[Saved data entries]
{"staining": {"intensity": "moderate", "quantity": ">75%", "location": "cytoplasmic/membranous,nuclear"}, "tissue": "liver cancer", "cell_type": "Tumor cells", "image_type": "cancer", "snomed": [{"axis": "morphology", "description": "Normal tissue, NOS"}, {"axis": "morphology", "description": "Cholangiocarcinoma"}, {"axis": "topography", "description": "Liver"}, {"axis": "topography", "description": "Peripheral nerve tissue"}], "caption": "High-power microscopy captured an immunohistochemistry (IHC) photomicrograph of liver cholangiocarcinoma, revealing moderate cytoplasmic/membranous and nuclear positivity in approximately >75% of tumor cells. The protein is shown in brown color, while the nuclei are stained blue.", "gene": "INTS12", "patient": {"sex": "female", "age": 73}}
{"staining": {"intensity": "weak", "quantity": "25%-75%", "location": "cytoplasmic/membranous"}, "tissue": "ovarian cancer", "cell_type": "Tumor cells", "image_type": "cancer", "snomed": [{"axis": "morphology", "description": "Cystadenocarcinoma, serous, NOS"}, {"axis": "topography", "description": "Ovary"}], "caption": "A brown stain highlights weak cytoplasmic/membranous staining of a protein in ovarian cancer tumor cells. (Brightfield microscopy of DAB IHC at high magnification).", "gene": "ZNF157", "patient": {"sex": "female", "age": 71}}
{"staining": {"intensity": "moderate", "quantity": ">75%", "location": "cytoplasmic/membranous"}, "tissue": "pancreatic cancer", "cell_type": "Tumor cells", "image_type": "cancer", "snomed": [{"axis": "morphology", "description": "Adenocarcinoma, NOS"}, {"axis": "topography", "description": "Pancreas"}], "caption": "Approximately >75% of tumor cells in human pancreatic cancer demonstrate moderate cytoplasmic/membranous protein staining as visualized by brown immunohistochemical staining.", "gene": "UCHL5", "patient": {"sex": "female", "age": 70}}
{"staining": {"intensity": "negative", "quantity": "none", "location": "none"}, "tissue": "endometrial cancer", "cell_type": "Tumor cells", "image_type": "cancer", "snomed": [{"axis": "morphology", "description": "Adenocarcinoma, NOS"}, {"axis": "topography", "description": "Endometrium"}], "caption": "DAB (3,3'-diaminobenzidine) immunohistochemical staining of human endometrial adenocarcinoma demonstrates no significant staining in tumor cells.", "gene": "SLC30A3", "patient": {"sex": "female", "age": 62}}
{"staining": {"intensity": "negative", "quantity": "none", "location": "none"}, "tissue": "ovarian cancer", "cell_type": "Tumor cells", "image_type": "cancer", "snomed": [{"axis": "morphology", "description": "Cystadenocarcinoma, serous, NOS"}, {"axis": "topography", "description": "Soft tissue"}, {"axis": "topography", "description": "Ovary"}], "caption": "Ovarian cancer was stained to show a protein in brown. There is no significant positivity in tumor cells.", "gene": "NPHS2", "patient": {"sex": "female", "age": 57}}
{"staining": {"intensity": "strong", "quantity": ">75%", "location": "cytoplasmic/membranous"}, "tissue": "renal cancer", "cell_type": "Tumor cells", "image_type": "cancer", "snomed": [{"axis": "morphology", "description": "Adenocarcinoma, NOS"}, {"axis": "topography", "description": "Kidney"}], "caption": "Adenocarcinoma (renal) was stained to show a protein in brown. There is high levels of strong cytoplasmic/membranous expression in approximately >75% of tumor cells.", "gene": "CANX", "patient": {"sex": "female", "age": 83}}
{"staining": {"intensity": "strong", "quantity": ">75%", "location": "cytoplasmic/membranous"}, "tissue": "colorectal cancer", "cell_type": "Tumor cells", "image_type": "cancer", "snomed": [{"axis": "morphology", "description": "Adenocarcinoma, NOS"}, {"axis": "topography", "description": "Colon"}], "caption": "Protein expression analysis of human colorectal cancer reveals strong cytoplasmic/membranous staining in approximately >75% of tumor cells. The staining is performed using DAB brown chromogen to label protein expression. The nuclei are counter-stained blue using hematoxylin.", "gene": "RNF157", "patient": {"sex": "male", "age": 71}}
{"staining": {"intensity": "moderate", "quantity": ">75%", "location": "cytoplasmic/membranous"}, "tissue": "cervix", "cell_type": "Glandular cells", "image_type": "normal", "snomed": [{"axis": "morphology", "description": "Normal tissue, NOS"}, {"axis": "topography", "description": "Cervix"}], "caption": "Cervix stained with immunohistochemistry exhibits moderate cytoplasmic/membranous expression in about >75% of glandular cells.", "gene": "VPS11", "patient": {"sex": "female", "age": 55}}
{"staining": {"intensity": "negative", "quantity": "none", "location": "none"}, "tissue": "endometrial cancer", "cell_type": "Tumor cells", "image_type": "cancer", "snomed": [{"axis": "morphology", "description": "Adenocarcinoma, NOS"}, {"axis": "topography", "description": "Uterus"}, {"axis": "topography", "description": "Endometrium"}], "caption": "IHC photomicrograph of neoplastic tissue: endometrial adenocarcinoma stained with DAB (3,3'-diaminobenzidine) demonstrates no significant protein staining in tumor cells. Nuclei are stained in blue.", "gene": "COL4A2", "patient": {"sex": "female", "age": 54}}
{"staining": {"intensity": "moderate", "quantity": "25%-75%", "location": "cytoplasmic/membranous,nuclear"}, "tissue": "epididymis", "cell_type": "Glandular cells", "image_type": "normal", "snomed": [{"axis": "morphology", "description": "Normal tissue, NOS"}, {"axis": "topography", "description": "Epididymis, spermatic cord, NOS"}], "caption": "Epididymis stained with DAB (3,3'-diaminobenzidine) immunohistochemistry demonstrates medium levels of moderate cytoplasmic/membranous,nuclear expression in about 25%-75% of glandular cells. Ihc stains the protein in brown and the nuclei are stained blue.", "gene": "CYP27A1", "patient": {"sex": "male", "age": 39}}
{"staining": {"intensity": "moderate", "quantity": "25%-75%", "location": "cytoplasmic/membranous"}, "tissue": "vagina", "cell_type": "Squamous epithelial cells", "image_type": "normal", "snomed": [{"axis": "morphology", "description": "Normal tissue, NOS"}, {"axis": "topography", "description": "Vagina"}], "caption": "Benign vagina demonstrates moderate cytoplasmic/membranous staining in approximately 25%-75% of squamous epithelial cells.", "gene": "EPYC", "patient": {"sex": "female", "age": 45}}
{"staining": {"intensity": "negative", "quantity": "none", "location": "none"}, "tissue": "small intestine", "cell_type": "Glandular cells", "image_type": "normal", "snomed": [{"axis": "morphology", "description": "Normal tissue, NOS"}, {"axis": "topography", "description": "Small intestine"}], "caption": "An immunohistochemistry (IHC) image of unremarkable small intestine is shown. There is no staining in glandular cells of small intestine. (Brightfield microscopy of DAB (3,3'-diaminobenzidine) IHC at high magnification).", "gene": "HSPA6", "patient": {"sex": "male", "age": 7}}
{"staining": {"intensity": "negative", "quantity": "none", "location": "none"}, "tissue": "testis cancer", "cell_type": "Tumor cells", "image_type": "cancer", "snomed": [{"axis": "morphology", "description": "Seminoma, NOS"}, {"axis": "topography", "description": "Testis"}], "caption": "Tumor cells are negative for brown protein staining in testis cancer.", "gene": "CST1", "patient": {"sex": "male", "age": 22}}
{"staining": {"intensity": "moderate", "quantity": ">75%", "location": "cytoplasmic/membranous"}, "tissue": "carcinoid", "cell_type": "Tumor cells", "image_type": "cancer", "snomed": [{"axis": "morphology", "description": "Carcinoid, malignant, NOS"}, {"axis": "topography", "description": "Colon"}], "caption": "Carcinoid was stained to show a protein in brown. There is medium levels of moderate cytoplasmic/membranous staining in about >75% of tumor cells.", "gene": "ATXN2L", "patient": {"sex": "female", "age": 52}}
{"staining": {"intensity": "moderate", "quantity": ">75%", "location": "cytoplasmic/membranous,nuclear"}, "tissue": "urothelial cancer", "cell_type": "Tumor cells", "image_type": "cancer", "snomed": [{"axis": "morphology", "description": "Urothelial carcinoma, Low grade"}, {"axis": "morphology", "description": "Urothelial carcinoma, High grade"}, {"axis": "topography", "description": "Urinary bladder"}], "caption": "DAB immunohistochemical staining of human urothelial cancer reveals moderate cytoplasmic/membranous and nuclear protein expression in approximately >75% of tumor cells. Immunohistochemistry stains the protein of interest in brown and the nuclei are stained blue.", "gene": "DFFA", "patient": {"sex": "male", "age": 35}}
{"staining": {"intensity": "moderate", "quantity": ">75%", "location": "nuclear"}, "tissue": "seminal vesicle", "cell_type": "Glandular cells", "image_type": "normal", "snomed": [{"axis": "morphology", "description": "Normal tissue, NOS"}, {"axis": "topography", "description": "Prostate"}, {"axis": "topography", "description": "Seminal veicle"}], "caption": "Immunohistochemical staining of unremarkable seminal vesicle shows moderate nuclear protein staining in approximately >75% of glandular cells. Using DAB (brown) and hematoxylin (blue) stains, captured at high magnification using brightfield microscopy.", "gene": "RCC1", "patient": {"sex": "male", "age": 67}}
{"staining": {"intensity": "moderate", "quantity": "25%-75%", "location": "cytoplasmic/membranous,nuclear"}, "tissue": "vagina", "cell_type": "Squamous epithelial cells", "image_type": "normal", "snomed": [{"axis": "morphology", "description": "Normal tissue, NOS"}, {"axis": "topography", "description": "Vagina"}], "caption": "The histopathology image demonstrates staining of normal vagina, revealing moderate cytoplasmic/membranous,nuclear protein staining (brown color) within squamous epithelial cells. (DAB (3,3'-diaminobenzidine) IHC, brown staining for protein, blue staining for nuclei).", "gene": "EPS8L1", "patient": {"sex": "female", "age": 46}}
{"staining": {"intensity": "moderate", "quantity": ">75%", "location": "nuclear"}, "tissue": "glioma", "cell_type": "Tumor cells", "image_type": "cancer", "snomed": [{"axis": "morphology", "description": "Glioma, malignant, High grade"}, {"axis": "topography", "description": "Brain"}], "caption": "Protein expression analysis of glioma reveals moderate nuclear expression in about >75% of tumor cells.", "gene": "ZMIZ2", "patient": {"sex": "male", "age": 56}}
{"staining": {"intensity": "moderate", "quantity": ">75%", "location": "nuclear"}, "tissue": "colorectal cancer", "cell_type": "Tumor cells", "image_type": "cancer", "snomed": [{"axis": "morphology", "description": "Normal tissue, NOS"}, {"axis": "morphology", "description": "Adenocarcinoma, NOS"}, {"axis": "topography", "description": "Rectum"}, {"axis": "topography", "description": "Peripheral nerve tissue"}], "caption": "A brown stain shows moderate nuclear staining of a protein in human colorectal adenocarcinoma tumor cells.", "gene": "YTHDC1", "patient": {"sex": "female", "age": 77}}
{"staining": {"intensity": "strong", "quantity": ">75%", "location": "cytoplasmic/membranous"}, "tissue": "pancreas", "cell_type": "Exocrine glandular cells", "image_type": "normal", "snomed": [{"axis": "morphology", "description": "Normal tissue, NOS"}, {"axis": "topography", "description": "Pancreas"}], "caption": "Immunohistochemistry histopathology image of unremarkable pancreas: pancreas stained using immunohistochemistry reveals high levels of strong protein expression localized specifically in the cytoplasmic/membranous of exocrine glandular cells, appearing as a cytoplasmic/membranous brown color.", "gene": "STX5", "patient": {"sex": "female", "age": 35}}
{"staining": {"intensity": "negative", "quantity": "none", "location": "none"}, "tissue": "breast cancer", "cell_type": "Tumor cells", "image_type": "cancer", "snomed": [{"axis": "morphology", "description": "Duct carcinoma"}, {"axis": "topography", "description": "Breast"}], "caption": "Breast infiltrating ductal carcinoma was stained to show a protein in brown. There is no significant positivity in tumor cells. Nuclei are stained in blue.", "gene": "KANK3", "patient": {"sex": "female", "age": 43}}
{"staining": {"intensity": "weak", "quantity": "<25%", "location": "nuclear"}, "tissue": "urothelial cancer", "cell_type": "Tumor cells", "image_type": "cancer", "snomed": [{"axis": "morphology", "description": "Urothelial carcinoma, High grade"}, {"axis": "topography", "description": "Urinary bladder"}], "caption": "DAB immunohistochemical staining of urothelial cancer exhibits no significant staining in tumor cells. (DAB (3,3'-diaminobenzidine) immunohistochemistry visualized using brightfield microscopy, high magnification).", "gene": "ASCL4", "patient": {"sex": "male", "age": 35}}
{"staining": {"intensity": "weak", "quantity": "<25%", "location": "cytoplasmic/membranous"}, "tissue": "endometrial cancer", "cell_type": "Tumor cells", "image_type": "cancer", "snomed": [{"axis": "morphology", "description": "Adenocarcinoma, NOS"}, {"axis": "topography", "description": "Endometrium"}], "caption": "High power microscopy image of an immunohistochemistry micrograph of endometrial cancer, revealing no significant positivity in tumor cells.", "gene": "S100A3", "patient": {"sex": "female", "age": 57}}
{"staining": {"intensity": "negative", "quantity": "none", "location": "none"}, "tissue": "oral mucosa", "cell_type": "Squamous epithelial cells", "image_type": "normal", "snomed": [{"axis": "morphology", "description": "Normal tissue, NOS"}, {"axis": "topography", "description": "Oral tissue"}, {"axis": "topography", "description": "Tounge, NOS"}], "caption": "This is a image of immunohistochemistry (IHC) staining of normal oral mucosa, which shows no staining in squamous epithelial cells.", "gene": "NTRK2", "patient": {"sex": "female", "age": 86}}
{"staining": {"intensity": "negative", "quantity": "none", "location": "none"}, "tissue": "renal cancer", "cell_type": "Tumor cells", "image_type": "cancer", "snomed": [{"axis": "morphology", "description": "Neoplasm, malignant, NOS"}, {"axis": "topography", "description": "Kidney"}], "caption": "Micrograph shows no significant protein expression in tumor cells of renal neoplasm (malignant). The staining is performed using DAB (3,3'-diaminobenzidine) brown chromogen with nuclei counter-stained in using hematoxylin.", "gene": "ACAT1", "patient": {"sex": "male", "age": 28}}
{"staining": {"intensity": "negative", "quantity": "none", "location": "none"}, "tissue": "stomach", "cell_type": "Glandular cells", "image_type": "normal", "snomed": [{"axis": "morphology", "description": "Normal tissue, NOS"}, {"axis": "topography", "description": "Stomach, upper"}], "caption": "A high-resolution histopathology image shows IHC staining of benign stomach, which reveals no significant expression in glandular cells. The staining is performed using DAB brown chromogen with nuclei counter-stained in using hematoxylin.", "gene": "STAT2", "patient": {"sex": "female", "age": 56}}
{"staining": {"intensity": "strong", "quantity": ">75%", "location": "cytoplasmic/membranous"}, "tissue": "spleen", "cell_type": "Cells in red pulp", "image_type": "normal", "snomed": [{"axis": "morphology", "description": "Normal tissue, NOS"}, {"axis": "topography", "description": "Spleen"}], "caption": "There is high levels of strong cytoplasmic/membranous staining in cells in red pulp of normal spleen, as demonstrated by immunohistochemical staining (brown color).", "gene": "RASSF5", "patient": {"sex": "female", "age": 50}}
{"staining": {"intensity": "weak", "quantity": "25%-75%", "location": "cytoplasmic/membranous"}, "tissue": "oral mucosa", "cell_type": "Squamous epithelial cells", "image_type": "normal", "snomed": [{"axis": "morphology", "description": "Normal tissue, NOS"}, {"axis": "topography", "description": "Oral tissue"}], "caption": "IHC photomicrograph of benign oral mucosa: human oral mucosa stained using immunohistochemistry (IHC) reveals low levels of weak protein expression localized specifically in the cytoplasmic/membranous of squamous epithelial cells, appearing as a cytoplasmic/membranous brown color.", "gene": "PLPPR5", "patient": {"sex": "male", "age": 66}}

■ **Task to complete**:
Your answer should be the lines above, from the line containing "(renal) was stained" up to and including the line containing "analysis of human", reproduced exactly and with nothing else.

■ **Your response**:
{"staining": {"intensity": "strong", "quantity": ">75%", "location": "cytoplasmic/membranous"}, "tissue": "renal cancer", "cell_type": "Tumor cells", "image_type": "cancer", "snomed": [{"axis": "morphology", "description": "Adenocarcinoma, NOS"}, {"axis": "topography", "description": "Kidney"}], "caption": "Adenocarcinoma (renal) was stained to show a protein in brown. There is high levels of strong cytoplasmic/membranous expression in approximately >75% of tumor cells.", "gene": "CANX", "patient": {"sex": "female", "age": 83}}
{"staining": {"intensity": "strong", "quantity": ">75%", "location": "cytoplasmic/membranous"}, "tissue": "colorectal cancer", "cell_type": "Tumor cells", "image_type": "cancer", "snomed": [{"axis": "morphology", "description": "Adenocarcinoma, NOS"}, {"axis": "topography", "description": "Colon"}], "caption": "Protein expression analysis of human colorectal cancer reveals strong cytoplasmic/membranous staining in approximately >75% of tumor cells. The staining is performed using DAB brown chromogen to label protein expression. The nuclei are counter-stained blue using hematoxylin.", "gene": "RNF157", "patient": {"sex": "male", "age": 71}}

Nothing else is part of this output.